Wednesday, November 12, 2014

Azure winged Magpie (Cyanopica cyanus)

Field marks:  black head, blue wings, long blue tail, and white underparts (31-35 cm.)
灰喜鹊 – huī xǐ-què – ‘grey magpie’

The Azure-winged Magpie is a close cousin of the “lucky bird” of China, the Black-billed Magpie. It is easy to see the physical similarities between the two species-long slender body, long tail, long bill, but these two species, while sharing a family heritage seem to differ in personality. The Black-billed Magpie is a noisy and aggressive bird that is often seen attacking and harrying other species. The Azure-winged Magpie, on the other hand is a shy bird that it's difficult to approach. In large cities, such as Beijing, these birds have become much tamer due to their exposure to friendly humans in city parks.

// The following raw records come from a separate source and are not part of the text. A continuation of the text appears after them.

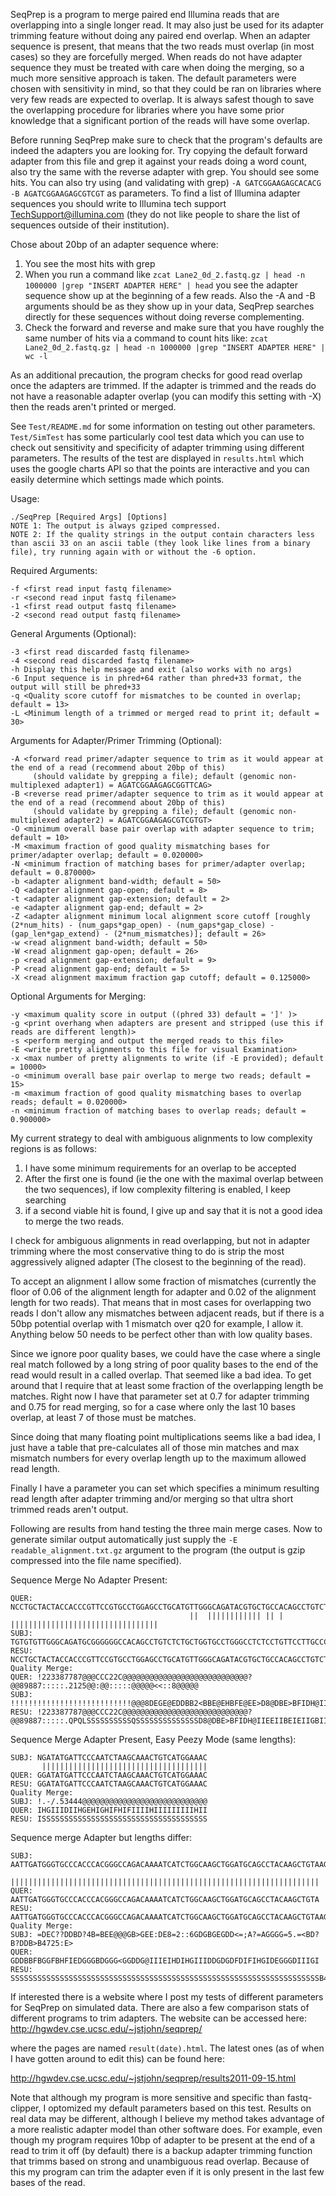 SeqPrep is a program to merge paired end Illumina reads that are overlapping into a single longer read. It may also just be used for its adapter trimming feature without doing any paired end overlap. When an adapter sequence is present, that means that the two reads must overlap (in most cases) so they are forcefully merged. When reads do not have adapter sequence they must be treated with care when doing the merging, so a much more sensitive approach is taken. The default parameters were chosen with sensitivity in mind, so that they could be ran on libraries where very few reads are expected to overlap. It is always safest though to save the overlapping procedure for libraries where you have some prior knowledge that a significant portion of the reads will have some overlap. 

Before running SeqPrep make sure to check that the program's defaults are indeed the adapters you are looking for. Try copying the default forward adapter from this file and grep it against your reads doing a word count, also try the same with the reverse adapter with grep. You should see some hits. You can also try using (and validating with grep) `-A GATCGGAAGAGCACACG -B AGATCGGAAGAGCGTCGT` as parameters. To find a list of Illumina adapter sequences you should write to Illumina tech support TechSupport@illumina.com (they do not like people to share the list of sequences outside of their institution).

Chose about 20bp of an adapter sequence where:

1.    You see the most hits with grep
2.    When you run a command like `zcat Lane2_0d_2.fastq.gz | head -n 1000000 |grep "INSERT ADAPTER HERE" | head` you see the adapter sequence show up at the beginning of a few reads. Also the -A and -B arguments should be as they show up in your data, SeqPrep searches directly for these sequences without doing reverse complementing.
3.    Check the forward and reverse and make sure that you have roughly the same number of hits via a command to count hits like: `zcat Lane2_0d_2.fastq.gz | head -n 1000000 |grep "INSERT ADAPTER HERE" | wc -l`

As an additional precaution, the program checks for good read overlap once the adapters are trimmed. If the adapter is trimmed and the reads do not have a reasonable adapter overlap (you can modify this setting with -X) then the reads aren't printed or merged. 

See `Test/README.md` for some information on testing out other parameters. `Test/SimTest` has some particularly cool test data which you can use to check out sensitivity and specificity of adapter trimming using different parameters. The results of the test are displayed in `results.html` which uses the google charts API so that the points are interactive and you can easily determine which settings made which points.


Usage:
    
    ./SeqPrep [Required Args] [Options]
    NOTE 1: The output is always gziped compressed.
    NOTE 2: If the quality strings in the output contain characters less than ascii 33 on an ascii table (they look like lines from a binary file), try running again with or without the -6 option.

Required Arguments:

	-f <first read input fastq filename>
	-r <second read input fastq filename>
	-1 <first read output fastq filename>
	-2 <second read output fastq filename>

General Arguments (Optional):

	-3 <first read discarded fastq filename>
	-4 <second read discarded fastq filename>
	-h Display this help message and exit (also works with no args) 
	-6 Input sequence is in phred+64 rather than phred+33 format, the output will still be phred+33 
	-q <Quality score cutoff for mismatches to be counted in overlap; default = 13>
	-L <Minimum length of a trimmed or merged read to print it; default = 30>

Arguments for Adapter/Primer Trimming (Optional):

	-A <forward read primer/adapter sequence to trim as it would appear at the end of a read (recommend about 20bp of this)
		 (should validate by grepping a file); default (genomic non-multiplexed adapter1) = AGATCGGAAGAGCGGTTCAG>
	-B <reverse read primer/adapter sequence to trim as it would appear at the end of a read (recommend about 20bp of this)
		 (should validate by grepping a file); default (genomic non-multiplexed adapter2) = AGATCGGAAGAGCGTCGTGT>
	-O <minimum overall base pair overlap with adapter sequence to trim; default = 10>
	-M <maximum fraction of good quality mismatching bases for primer/adapter overlap; default = 0.020000>
	-N <minimum fraction of matching bases for primer/adapter overlap; default = 0.870000>
	-b <adapter alignment band-width; default = 50>
	-Q <adapter alignment gap-open; default = 8>
	-t <adapter alignment gap-extension; default = 2>
	-e <adapter alignment gap-end; default = 2>
	-Z <adapter alignment minimum local alignment score cutoff [roughly (2*num_hits) - (num_gaps*gap_open) - (num_gaps*gap_close) - (gap_len*gap_extend) - (2*num_mismatches)]; default = 26>
	-w <read alignment band-width; default = 50>
	-W <read alignment gap-open; default = 26>
	-p <read alignment gap-extension; default = 9>
	-P <read alignment gap-end; default = 5>
	-X <read alignment maximum fraction gap cutoff; default = 0.125000>

Optional Arguments for Merging:

	-y <maximum quality score in output ((phred 33) default = ']' )>
	-g <print overhang when adapters are present and stripped (use this if reads are different length)>
	-s <perform merging and output the merged reads to this file>
	-E <write pretty alignments to this file for visual Examination>
	-x <max number of pretty alignments to write (if -E provided); default = 10000>
	-o <minimum overall base pair overlap to merge two reads; default = 15>
	-m <maximum fraction of good quality mismatching bases to overlap reads; default = 0.020000>
	-n <minimum fraction of matching bases to overlap reads; default = 0.900000>



My current strategy to deal with ambiguous alignments to low complexity regions is as follows:

1. I have some minimum requirements for an overlap to be accepted
2. After the first one is found (ie the one with the maximal overlap between the two sequences), if low complexity filtering is enabled, I keep searching
3. if a second viable hit is found, I give up and say that it is not a good idea to merge the two reads.

I check for ambiguous alignments in read overlapping, but not in adapter trimming where the most conservative thing to do is strip the most aggressively aligned adapter (The closest to the beginning of the read).

To accept an alignment I allow some fraction of mismatches (currently the floor of 0.06 of the alignment length for adapter and 0.02 of the alignment length for two reads). That means that in most cases for overlapping two reads I don't allow any mismatches between adjacent reads, but if there is a 50bp potential overlap with 1 mismatch over q20 for example, I allow it. Anything below 50 needs to be perfect other than with low quality bases.

Since we ignore poor quality bases, we could have the case where a single real match followed by a long string of poor quality bases to the end of the read would result in a called overlap. That seemed like a bad idea. To get around that I require that at least some fraction of the overlapping length be matches. Right now I have that parameter set at 0.7 for adapter trimming and 0.75 for read merging, so for a case where only the last 10 bases overlap, at least 7 of those must be matches. 

Since doing that many floating point multiplications seems like a bad idea, I just have a table that pre-calculates all of those min matches and max mismatch numbers for every overlap length up to the maximum allowed read length.

Finally I have a parameter you can set which specifies a minimum resulting read length after adapter trimming and/or merging so that ultra short trimmed reads aren't output.

Following are results from hand testing the three main merge cases. Now to generate similar output automatically just supply the `-E readable_alignment.txt.gz` argument to the program (the output is gzip compressed into the file name specified). 


Sequence Merge No Adapter Present:

    QUER: NCCTGCTACTACCACCCGTTCCGTGCCTGGAGCCTGCATGTTGGGCAGATACGTGCTGCCACAGCCTGTCTCTGCTGGTGCCTGGGCCTC
                                            ||  |||||||||||| || |  |||||||||||||||||||||||||||||||||
    SUBJ:                                   TGTGTGTTGGGCAGATGCGGGGGGCCACAGCCTGTCTCTGCTGGTGCCTGGGCCTCTCCTGTTCCTTGCCCACGTCTCCGTCTCCTGTTG
    RESU: NCCTGCTACTACCACCCGTTCCGTGCCTGGAGCCTGCATGTTGGGCAGATACGTGCTGCCACAGCCTGTCTCTGCTGGTGCCTGGGCCTCTCCTGTTCCTTGCCCACGTCTCCGTCTCCTGTTG
    Quality Merge:
    QUER: !223387787@@@CCC22C@@@@@@@@@@@@@@@@@@@@@@@@@@@@?@@89887:::::.2125@@:@@:::::@@@@@<<::8@@@@@
    SUBJ:                                   !!!!!!!!!!!!!!!!!!!!!!!!!!!@@@8DEGE@EDDBB2<BBE@EHBFE@EE>D8@DBE>BFIDH@IIEEIIBEIEIIGBIIGIFII
    RESU: !223387787@@@CCC22C@@@@@@@@@@@@@@@@@@@@@@@@@@@@?@@89887:::::.QPQLSSSSSSSSSSQSSSSSSSSSSSSSSD8@DBE>BFIDH@IIEEIIBEIEIIGBIIGIFII


Sequence Merge Adapter Present, Easy Peezy Mode (same lengths):

    SUBJ: NGATATGATTCCCAATCTAAGCAAACTGTCATGGAAAC
           |||||||||||||||||||||||||||||||||||||
    QUER: GGATATGATTCCCAATCTAAGCAAACTGTCATGGAAAC
    RESU: GGATATGATTCCCAATCTAAGCAAACTGTCATGGAAAC
    Quality Merge:
    SUBJ: !.-/.53444@@@@@@@@@@@@@@@@@@@@@@@@@@@@
    QUER: IHGIIIDIIHGEHIGHIFHIFIIIIHIIIIIIIIIHII
    RESU: ISSSSSSSSSSSSSSSSSSSSSSSSSSSSSSSSSSSSS


Sequence merge Adapter but lengths differ:

    SUBJ: AATTGATGGGTGCCCACCCACGGGCCAGACAAAATCATCTGGCAAGCTGGATGCAGCCTACAAGCTGTAAGATTGGA
          |||||||||||||||||||||||||||||||||||||||||||||||||||||||||||||||||||||
    QUER: AATTGATGGGTGCCCACCCACGGGCCAGACAAAATCATCTGGCAAGCTGGATGCAGCCTACAAGCTGTA
    RESU: AATTGATGGGTGCCCACCCACGGGCCAGACAAAATCATCTGGCAAGCTGGATGCAGCCTACAAGCTGTAAGATTGGA
    Quality Merge:
    SUBJ: =DEC??DDBD?4B=BEE@@@GB>GEE:DE8=2::6GDGBGEGDD<=;A?=AGGGG=5.=<BD?B?DDB>B4725:E>
    QUER: GDDBBFBGGFBHFIEDGGGBDGGG<GGDDG@IIIEIHDIHGIIIDDGDGDFDIFIHGIDEGGGDIIIGI
    RESU: SSSSSSSSSSSSSSSSSSSSSSSSSSSSSSSSSSSSSSSSSSSSSSSSSSSSSSSSSSSSSSSSSSSSSB4725:E>


If interested there is a website where I post my tests of different parameters for SeqPrep on simulated data. There are also a few comparison stats of different programs to trim adapters. The website can be accessed here:
http://hgwdev.cse.ucsc.edu/~jstjohn/seqprep/

where the pages are named `result(date).html`. The latest ones (as of when I have gotten around to edit this) can be found here:

http://hgwdev.cse.ucsc.edu/~jstjohn/seqprep/results2011-09-15.html

Note that although my program is more sensitive and specific than fastq-clipper, I optomized my default parameters based on this test. Results on real data may be
different, although I believe my method takes advantage of a more realistic adapter model than other software does. For example, even though my program requires
10bp of adapter to be present at the end of a read to trim it off (by default) there is a backup adapter trimming function that trimms based on strong and
unambiguous read overlap. Because of this my program can trim the adapter even if it is only present in the last few bases of the read.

Like its more boisterous cousin, the Azure-winged Magpie is an omnivore that exists by eating a wide variety of foods. It will eat insects as well as pine seeds and acorns, the large seeds of the Oak tree. Given its more diffident temperament, the Azure-winged Magpie is less likely to engage in predatory behavior, and as such, it has not earned the negative reputation of its bigger cousin.

This species can readily be found in city parks as these locations offer both the coniferous and deciduous trees that provide it with food and shelter. Outside of the city, the Azure-winged Magpie can be found in coniferous or deciduous forests.

The Azure-winged Magpie is a gregarious bird that likes the company of others of its kind. It is usually found in large loose flocks, especially in fall at the end of the breeding season. Following the completion of breeding and chick-rearing duties, magpies will band together to search for food. Flocks of 50-60 individuals can be seen gleaning the treetops of forests and moving together from tree to tree.

The Azure-winged Magpie will also nest in colonies with each pair of mated magpies having its own tree in which to make a nest. The female magpie usually lays around 6-8 eggs and incubate them for about two weeks before hatching.